Line by line, copy out the entries exactly and leave the pictures behind.

(Extracted data entries)
------------------------------------------------------------------------

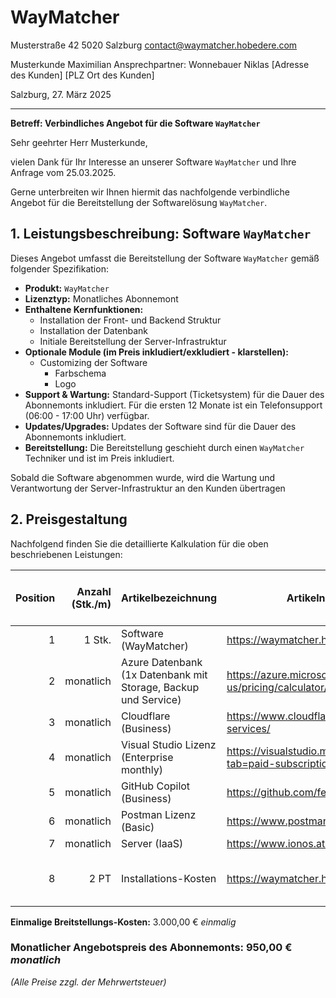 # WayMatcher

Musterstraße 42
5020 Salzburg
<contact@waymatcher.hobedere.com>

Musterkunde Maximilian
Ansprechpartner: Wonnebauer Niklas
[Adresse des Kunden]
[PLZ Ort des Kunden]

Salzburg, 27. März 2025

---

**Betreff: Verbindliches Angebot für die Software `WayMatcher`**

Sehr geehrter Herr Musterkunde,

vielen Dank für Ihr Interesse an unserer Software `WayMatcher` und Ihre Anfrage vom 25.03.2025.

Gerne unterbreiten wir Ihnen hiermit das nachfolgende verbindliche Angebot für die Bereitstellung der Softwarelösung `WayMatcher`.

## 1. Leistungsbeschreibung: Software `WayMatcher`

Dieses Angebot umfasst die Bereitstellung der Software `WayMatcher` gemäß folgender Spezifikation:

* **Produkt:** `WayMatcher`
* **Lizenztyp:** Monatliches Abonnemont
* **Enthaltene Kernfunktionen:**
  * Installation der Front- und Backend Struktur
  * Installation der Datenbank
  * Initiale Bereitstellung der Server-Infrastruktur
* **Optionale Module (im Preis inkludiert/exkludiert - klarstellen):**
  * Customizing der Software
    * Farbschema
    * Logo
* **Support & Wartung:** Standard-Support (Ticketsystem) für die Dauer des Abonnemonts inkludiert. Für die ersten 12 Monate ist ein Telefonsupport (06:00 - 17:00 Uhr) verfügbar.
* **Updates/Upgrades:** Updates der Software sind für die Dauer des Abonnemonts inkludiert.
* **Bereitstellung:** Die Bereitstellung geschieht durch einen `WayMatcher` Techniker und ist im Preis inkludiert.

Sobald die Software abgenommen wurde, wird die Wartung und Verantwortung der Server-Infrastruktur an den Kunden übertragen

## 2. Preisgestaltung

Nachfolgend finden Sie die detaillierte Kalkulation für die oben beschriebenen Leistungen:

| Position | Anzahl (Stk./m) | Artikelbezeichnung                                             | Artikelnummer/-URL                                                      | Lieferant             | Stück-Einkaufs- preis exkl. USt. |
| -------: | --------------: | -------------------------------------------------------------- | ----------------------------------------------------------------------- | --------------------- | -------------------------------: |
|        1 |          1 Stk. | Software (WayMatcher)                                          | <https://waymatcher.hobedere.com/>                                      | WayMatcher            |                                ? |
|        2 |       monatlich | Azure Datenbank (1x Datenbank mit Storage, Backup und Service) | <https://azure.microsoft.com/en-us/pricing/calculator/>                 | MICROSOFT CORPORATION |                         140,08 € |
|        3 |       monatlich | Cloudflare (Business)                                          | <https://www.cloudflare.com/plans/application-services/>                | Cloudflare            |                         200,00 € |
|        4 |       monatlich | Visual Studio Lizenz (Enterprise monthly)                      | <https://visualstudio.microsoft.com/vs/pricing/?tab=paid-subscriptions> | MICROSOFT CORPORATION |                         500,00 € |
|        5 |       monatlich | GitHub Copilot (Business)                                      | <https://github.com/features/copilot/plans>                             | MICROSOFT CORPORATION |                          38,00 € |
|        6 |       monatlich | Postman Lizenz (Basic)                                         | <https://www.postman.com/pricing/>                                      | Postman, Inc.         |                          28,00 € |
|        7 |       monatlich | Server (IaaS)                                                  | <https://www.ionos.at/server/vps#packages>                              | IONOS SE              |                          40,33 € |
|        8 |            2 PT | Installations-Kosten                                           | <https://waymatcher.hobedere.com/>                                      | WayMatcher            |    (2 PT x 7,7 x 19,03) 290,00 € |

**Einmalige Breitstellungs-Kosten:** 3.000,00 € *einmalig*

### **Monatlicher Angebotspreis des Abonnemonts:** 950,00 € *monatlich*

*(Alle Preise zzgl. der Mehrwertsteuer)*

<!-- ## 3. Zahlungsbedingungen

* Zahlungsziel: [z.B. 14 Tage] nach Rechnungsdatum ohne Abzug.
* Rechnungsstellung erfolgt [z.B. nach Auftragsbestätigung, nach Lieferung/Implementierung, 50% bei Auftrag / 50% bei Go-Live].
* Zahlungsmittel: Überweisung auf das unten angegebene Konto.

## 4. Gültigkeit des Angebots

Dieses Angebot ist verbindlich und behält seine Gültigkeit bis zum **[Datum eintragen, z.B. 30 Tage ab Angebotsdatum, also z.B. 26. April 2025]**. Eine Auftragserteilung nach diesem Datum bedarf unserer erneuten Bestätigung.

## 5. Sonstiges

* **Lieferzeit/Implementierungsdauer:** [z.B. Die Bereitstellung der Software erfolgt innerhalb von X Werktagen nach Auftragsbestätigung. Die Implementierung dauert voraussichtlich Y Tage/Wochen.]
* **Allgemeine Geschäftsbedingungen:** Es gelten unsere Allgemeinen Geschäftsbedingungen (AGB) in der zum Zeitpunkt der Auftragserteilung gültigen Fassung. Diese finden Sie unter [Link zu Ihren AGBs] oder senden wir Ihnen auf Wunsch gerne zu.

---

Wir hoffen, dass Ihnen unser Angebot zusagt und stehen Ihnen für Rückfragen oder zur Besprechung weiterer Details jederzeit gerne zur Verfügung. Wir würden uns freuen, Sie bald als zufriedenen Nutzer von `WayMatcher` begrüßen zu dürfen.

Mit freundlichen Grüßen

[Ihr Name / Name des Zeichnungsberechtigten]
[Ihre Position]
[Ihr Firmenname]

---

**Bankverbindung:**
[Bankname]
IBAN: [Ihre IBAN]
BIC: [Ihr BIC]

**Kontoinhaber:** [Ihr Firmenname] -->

------------------------------------------------------------------------

> _Result for this exercise_:
 # WayMatcher

Musterstraße 42
5020 Salzburg
<contact@waymatcher.hobedere.com>

Musterkunde Maximilian
Ansprechpartner: Wonnebauer Niklas
[Adresse des Kunden]
[PLZ Ort des Kunden]

Salzburg, 27. März 2025

---

**Betreff: Verbindliches Angebot für die Software `WayMatcher`**

Sehr geehrter Herr Musterkunde,

vielen Dank für Ihr Interesse an unserer Software `WayMatcher` und Ihre Anfrage vom 25.03.2025.

Gerne unterbreiten wir Ihnen hiermit das nachfolgende verbindliche Angebot für die Bereitstellung der Softwarelösung `WayMatcher`.

## 1. Leistungsbeschreibung: Software `WayMatcher`

Dieses Angebot umfasst die Bereitstellung der Software `WayMatcher` gemäß folgender Spezifikation:

* **Produkt:** `WayMatcher`
* **Lizenztyp:** Monatliches Abonnemont
* **Enthaltene Kernfunktionen:**
  * Installation der Front- und Backend Struktur
  * Installation der Datenbank
  * Initiale Bereitstellung der Server-Infrastruktur
* **Optionale Module (im Preis inkludiert/exkludiert - klarstellen):**
  * Customizing der Software
    * Farbschema
    * Logo
* **Support & Wartung:** Standard-Support (Ticketsystem) für die Dauer des Abonnemonts inkludiert. Für die ersten 12 Monate ist ein Telefonsupport (06:00 - 17:00 Uhr) verfügbar.
* **Updates/Upgrades:** Updates der Software sind für die Dauer des Abonnemonts inkludiert.
* **Bereitstellung:** Die Bereitstellung geschieht durch einen `WayMatcher` Techniker und ist im Preis inkludiert.

Sobald die Software abgenommen wurde, wird die Wartung und Verantwortung der Server-Infrastruktur an den Kunden übertragen

## 2. Preisgestaltung

Nachfolgend finden Sie die detaillierte Kalkulation für die oben beschriebenen Leistungen:

| Position | Anzahl (Stk./m) | Artikelbezeichnung                                             | Artikelnummer/-URL                                                      | Lieferant             | Stück-Einkaufs- preis exkl. USt. |
| -------: | --------------: | -------------------------------------------------------------- | ----------------------------------------------------------------------- | --------------------- | -------------------------------: |
|        1 |          1 Stk. | Software (WayMatcher)                                          | <https://waymatcher.hobedere.com/>                                      | WayMatcher            |                                ? |
|        2 |       monatlich | Azure Datenbank (1x Datenbank mit Storage, Backup und Service) | <https://azure.microsoft.com/en-us/pricing/calculator/>                 | MICROSOFT CORPORATION |                         140,08 € |
|        3 |       monatlich | Cloudflare (Business)                                          | <https://www.cloudflare.com/plans/application-services/>                | Cloudflare            |                         200,00 € |
|        4 |       monatlich | Visual Studio Lizenz (Enterprise monthly)                      | <https://visualstudio.microsoft.com/vs/pricing/?tab=paid-subscriptions> | MICROSOFT CORPORATION |                         500,00 € |
|        5 |       monatlich | GitHub Copilot (Business)                                      | <https://github.com/features/copilot/plans>                             | MICROSOFT CORPORATION |                          38,00 € |
|        6 |       monatlich | Postman Lizenz (Basic)                                         | <https://www.postman.com/pricing/>                                      | Postman, Inc.         |                          28,00 € |
|        7 |       monatlich | Server (IaaS)                                                  | <https://www.ionos.at/server/vps#packages>                              | IONOS SE              |                          40,33 € |
|        8 |            2 PT | Installations-Kosten                                           | <https://waymatcher.hobedere.com/>                                      | WayMatcher            |    (2 PT x 7,7 x 19,03) 290,00 € |

**Einmalige Breitstellungs-Kosten:** 3.000,00 € *einmalig*

### **Monatlicher Angebotspreis des Abonnemonts:** 950,00 € *monatlich*

*(Alle Preise zzgl. der Mehrwertsteuer)*

<!-- ## 3. Zahlungsbedingungen

* Zahlungsziel: [z.B. 14 Tage] nach Rechnungsdatum ohne Abzug.
* Rechnungsstellung erfolgt [z.B. nach Auftragsbestätigung, nach Lieferung/Implementierung, 50% bei Auftrag / 50% bei Go-Live].
* Zahlungsmittel: Überweisung auf das unten angegebene Konto.

## 4. Gültigkeit des Angebots

Dieses Angebot ist verbindlich und behält seine Gültigkeit bis zum **[Datum eintragen, z.B. 30 Tage ab Angebotsdatum, also z.B. 26. April 2025]**. Eine Auftragserteilung nach diesem Datum bedarf unserer erneuten Bestätigung.

## 5. Sonstiges

* **Lieferzeit/Implementierungsdauer:** [z.B. Die Bereitstellung der Software erfolgt innerhalb von X Werktagen nach Auftragsbestätigung. Die Implementierung dauert voraussichtlich Y Tage/Wochen.]
* **Allgemeine Geschäftsbedingungen:** Es gelten unsere Allgemeinen Geschäftsbedingungen (AGB) in der zum Zeitpunkt der Auftragserteilung gültigen Fassung. Diese finden Sie unter [Link zu Ihren AGBs] oder senden wir Ihnen auf Wunsch gerne zu.

---

Wir hoffen, dass Ihnen unser Angebot zusagt und stehen Ihnen für Rückfragen oder zur Besprechung weiterer Details jederzeit gerne zur Verfügung. Wir würden uns freuen, Sie bald als zufriedenen Nutzer von `WayMatcher` begrüßen zu dürfen.

Mit freundlichen Grüßen

[Ihr Name / Name des Zeichnungsberechtigten]
[Ihre Position]
[Ihr Firmenname]

---

**Bankverbindung:**
[Bankname]
IBAN: [Ihre IBAN]
BIC: [Ihr BIC]

**Kontoinhaber:** [Ihr Firmenname] -->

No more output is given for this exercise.